At the end of the BMP test, TAN and VFAs concentrations were measured in the final digestate, since they may provide valuable information on methanogenesis efficiencies and the possibility of inhibition (

Table 2. Nitrogen and volatile fatty acids concentrations in the final digestate from BMP test. COD: chemical oxygen demand.

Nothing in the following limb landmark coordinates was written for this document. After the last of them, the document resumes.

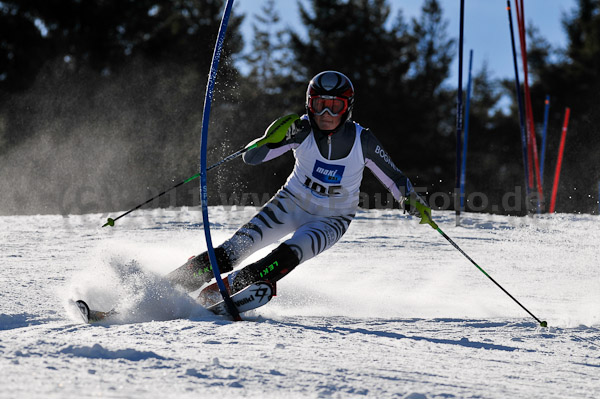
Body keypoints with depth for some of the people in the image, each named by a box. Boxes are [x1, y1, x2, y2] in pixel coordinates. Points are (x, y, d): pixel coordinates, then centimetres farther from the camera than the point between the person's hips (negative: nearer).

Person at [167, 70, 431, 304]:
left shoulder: (362, 141, -18)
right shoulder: (302, 129, -19)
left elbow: (393, 177, -5)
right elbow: (251, 158, -22)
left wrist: (412, 200, -23)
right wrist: (272, 140, -42)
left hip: (331, 220, -1)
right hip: (291, 203, 1)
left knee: (286, 257, -30)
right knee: (236, 248, -17)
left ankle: (225, 287, -25)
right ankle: (172, 284, -11)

	Control	1000 kJ/kg TS	2500 kJ/kg TS	5000 kJ/kg TS
Total ammonia nitrogen (mg N/L)	1787 ± 33	1977 ± 32	2056 ± 54	2181 ± 28
Free ammonia nitrogen (mg N/L)	179 ± 3	210 ± 3	200 ± 3	183 ± 2
Total volatile fatty acids (mg COD/L)	73 ± 6	148 ± 23	158 ± 13	239 ± 13
Acetate (mg COD/L)	39 ± 4	79 ± 26	88 ± 2	124 ± 6
Propionate (mg COD/L)	34 ± 2	28 ± 8	34 ± 7	46 ± 4
Butyrate (mg COD/L)	-	41 ± 9	36 ± 4	69 ± 3

). Before starting the BMP test, TAN concentrations in all bottles were ranged from 1598–1756 mg N/L (data not shown). After the completion of the BMP test, TAN concentrations increased in the final digestate samples (see Table 2), which could be contributed to the hydrolysis of proteins [8]. The final TAN concentrations in samples sonicated at 2500 and 5000 kJ/kg TS were slightly higher than the sample sonicated at 1000 kJ/kg TS. The final TAN concentration in the digestate from the control (1787 ± 33 mg N/L) was slightly lower than all ultrasonicated samples (1977–2181 mg N/L). The unionized form of FAN has been suggested to be inhibitory to methanogenesis [37,38,39]. Therefore, FAN concentrations were estimated for all samples. The estimated FAN concentrations varied between 179 to 210 mg N/L (see Table 2). Based on the previous studies, a threshold of FAN concentrations for introducing inhibition may vary widely from 100 to 1100 mg N/L [40]. Thus, we cannot completely rule out the possibility of FAN inhibition during the BMP test. However, it was evident that the hydrolysis of digestate with ultrasound did not impose any additional risk of ammonia inhibition. Some previous studies reported that high FAN levels might lead to VFAs accumulation in the digester [41]. As shown in Table 2, the control showed the least TVFA concentration followed by sample sonicated at 1000 kJ/kg TS, 2500 kJ/kg TS, and 5000 kJ/kg TS. However, the total VFAs accumulation in all reactors remained below ~300 mg COD/L. Thus, there was no sign of inhibition.

4. Conclusions

This study presents high-solids anaerobic digestion followed by wet type anaerobic digestion of ultrasonicated digestate for enhancing the methane yield from OFMSW. Methane yield obtained from HSAD was 210 L CH₄/ kg VS, while methane yield from the digestate in subsequent wet-type anaerobic digestion was only 68 L CH₄/ kg VS. The ultrasonication of digestate linearly increased SCOD solubilization with an increase in specific energy inputs. Additionally, a linear correlation was observed between SCOD solubilization and VS removal efficiencies. The highest methane yield of 132 L CH₄/kg VS was observed for a specific energy input of 5000 kJ/kg TS, which was 1.94 times higher than that observed for untreated digestate. Thus, these results suggest that ultrasonication of OFMSW digestate from high-solids anaerobic digestion may provide additional energy recovery options with wet-type anaerobic digestion. However, future studies need to involve comprehensive economic feasibility analyses to investigate the potential for practical application. Moreover, the quality of the final digestate should be assessed for potential environmental risks, such as pathogen content, antibiotic resistance genes, etc.